Il risultato è che le banche stanno cercando in tutti i modi di evitare l’intervento dei governi. E quando questo è inevitabile, adottano strategie idonee a liberarsene al più presto. La più facile – a cui sono indotte anche da altri fattori, quali l’effettiva maggiore rischiosità dell’attività di credito in una situazione di crisi – è di evitare ogni rischio e, data la generale indisponibilità di capitali privati, restare sottocapitalizzate. Molte grandi banche europee, osserva Buiter, sono degli “zombie” e non stanno facendo il loro lavoro.

A questi due approcci ne è largamente preferibile un terzo: nazionalizzare del tutto. Tra l’altro, diventerebbe molto più facile risolvere un problema spinoso, e cioè come creare delle “bad bank” a cui conferire gli asset tossici – poco liquidi e dai prezzi incerti – che gravano come zavorre sui bilanci di molti istituti. Le proposte che oggi vengono avanzate, con le banche ancora in mani private, s’incentrano sulla possibilità di stabilire un qualche “valore equo” di questi asset da trasferire a veicoli pubblici. Ma sotto la copertura di un fair value che è oggi impossibile determinare, rischiano di nascondersi sussidi per niente trasparenti.

Molto meglio, sostiene Buiter, nazionalizzare per il tempo strettamente necessario. Le banche tornerebbero da subito a fare il loro lavoro, offrendo un migliore sostegno a imprese e famiglie. Una riprivatizzazione dovrebbe solo aspettare la stabilizzazione dei mercati finanziari e una ripresa dell’economia.

Obama e i mercati

All’inizio di ogni semestre la rivista americana Barron’s organizza una tavola rotonda tra una decina di grandi investitori allo scopo di sondare le loro aspettative sui mercati finanziari, riportandone poi un ampio resoconto. Nell’ultima, pubblicata in queste settimane, Felix Zulauf descrive tra l’altro Barack Obama come “pericoloso per il mercato”, nel senso – si affretta a chiarire –  che “le aspettative che possa cambiare il mondo sono troppo elevate.” Alla fine, aggiunge, “il mercato resterà deluso del fatto che non ce la farà a cambiare le cose così in fretta e così a fondo quanto la gente spera.”

Come si sarà intuito, la tavola rotonda si è svolta ai primi di gennaio, quando Zulauf poteva ancora parlare del “rally della speranza in Obama.” Quel rally, partito dai minimi di fine novembre, si è poi subito spento. E dal 7 gennaio i mercati hanno ripreso a scendere in picchiata facendo mutare il quadro così in fretta da fare invecchiare precocemente l’analisi del noto investitore svizzero.

[Dati estratti]:
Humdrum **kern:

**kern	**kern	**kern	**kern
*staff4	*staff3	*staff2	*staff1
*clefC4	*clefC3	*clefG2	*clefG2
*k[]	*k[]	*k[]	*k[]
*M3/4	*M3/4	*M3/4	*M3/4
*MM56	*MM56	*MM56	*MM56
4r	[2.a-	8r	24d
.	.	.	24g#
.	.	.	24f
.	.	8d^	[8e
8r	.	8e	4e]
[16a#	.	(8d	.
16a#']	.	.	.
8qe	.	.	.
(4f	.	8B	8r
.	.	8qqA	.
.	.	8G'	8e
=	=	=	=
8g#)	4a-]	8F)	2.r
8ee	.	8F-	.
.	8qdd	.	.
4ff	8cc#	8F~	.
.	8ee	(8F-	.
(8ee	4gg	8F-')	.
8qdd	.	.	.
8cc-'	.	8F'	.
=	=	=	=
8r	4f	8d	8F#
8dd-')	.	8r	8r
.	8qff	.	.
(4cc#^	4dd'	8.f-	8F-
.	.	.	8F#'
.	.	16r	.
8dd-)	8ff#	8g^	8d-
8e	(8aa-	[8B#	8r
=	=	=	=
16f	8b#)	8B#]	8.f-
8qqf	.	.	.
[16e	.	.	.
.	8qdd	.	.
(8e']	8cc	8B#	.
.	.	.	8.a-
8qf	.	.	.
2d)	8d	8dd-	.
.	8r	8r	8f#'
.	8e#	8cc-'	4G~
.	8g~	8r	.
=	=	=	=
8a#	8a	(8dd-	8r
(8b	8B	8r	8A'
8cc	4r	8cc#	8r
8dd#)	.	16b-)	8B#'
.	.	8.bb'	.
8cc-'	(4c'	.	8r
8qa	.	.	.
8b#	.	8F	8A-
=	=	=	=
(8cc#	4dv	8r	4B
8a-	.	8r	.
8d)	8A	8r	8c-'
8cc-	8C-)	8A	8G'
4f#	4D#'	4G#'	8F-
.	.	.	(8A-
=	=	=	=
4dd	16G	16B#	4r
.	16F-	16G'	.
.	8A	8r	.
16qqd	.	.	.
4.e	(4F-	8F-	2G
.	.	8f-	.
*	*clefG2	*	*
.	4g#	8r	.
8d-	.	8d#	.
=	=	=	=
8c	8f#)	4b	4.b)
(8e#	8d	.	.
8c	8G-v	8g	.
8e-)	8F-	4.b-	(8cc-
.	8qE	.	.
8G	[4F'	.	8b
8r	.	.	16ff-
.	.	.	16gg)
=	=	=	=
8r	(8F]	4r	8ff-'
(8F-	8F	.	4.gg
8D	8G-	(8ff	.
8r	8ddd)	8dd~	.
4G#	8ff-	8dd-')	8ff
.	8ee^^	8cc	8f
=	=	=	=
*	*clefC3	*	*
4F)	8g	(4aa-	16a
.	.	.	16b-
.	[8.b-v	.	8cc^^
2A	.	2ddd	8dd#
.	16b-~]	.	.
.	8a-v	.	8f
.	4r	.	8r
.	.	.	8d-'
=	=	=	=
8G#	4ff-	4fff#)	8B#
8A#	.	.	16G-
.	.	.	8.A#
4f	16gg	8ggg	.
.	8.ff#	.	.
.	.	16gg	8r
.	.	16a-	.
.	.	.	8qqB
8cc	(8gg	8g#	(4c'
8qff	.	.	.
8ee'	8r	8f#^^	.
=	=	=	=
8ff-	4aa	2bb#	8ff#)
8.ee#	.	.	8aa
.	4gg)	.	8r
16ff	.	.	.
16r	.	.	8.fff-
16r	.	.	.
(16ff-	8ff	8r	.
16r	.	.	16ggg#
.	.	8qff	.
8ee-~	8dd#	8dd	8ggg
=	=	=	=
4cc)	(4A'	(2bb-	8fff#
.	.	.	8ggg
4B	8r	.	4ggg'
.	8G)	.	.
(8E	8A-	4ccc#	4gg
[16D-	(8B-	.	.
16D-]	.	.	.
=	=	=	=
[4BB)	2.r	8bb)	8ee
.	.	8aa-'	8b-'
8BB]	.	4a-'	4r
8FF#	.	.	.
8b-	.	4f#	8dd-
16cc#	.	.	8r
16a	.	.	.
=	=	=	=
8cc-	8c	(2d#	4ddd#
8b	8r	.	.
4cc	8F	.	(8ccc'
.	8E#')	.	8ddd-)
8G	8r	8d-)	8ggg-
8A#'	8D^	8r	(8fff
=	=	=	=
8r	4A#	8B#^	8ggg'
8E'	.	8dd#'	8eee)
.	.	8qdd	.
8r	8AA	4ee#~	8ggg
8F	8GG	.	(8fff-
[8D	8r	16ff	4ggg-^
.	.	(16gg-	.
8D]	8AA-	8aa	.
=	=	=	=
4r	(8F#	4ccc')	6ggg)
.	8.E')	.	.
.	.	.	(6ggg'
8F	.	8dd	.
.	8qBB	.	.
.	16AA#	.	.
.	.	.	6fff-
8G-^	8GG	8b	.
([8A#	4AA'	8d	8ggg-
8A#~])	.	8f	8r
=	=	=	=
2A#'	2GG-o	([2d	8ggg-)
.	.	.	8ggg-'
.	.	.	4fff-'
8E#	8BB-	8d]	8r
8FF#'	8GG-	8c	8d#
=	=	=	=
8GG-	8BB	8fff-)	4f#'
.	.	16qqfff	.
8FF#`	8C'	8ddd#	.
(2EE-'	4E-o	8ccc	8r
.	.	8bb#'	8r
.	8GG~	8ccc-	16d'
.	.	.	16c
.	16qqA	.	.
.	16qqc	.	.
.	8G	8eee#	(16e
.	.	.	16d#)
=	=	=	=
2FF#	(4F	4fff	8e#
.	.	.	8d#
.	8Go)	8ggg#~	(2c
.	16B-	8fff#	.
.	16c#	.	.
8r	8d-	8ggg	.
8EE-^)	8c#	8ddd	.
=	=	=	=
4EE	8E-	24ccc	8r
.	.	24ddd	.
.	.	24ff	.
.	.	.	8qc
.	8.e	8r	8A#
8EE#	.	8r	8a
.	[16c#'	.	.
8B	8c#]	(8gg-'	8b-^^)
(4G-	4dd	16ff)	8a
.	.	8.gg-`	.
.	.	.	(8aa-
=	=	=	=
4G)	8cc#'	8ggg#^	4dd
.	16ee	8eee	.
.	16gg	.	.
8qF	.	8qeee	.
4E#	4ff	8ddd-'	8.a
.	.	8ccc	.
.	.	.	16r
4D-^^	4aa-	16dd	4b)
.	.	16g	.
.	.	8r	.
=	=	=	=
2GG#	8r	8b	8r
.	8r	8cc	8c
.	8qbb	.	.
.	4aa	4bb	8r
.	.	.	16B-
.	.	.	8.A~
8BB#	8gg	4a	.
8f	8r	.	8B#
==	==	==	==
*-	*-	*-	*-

[Consegna]:
Traduci in inglese questa frase del testo su banche e mercati: "Le banche tornerebbero da subito a fare il loro lavoro, offrendo un migliore sostegno a imprese e famiglie."

[Risposta completa]:
The banks would immediately go back to doing their job, offering better support to businesses and households.